Activity - Set down each line of the records once more, precisely, and omit the pictures.

■ ■ ■

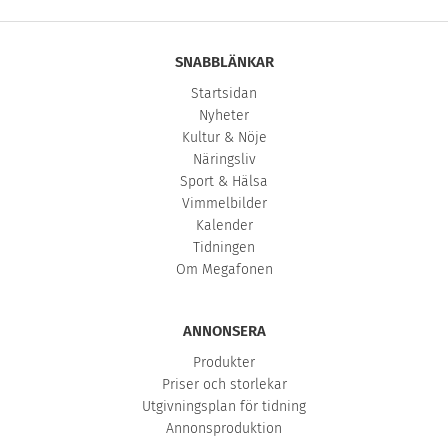
SNABBLÄNKAR
Startsidan
Nyheter
Kultur & Nöje
Näringsliv
Sport & Hälsa
Vimmelbilder
Kalender
Tidningen
Om Megafonen
ANNONSERA
Produkter
Priser och storlekar
Utgivningsplan för tidning
Annonsproduktion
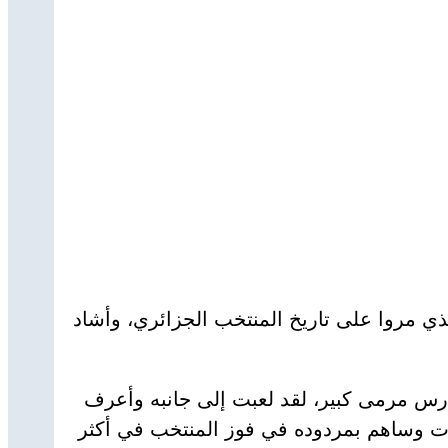
 مروا على تاريخ المنتخب الجزائري، وأشاد
ارس مرمى كبير، لقد لعبت إلى جانبه وأعرف
يات وساهم بمردوده في فوز المنتخب في أكثر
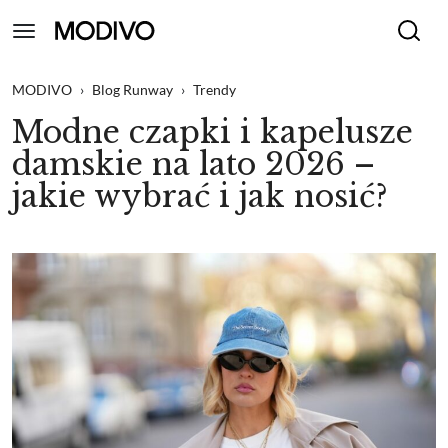
MODIVO
›
Blog Runway
›
Trendy
Modne czapki i kapelusze
damskie na lato 2026 –
jakie wybrać i jak nosić?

■ ■ ■

Output -
SNABBLÄNKAR
Startsidan
Nyheter
Kultur & Nöje
Näringsliv
Sport & Hälsa
Vimmelbilder
Kalender
Tidningen
Om Megafonen
ANNONSERA
Produkter
Priser och storlekar
Utgivningsplan för tidning
Annonsproduktion
 مروا على تاريخ المنتخب الجزائري، وأشاد
ارس مرمى كبير، لقد لعبت إلى جانبه وأعرف
يات وساهم بمردوده في فوز المنتخب في أكثر
MODIVO
›
Blog Runway
›
Trendy
Modne czapki i kapelusze
damskie na lato 2026 –
jakie wybrać i jak nosić?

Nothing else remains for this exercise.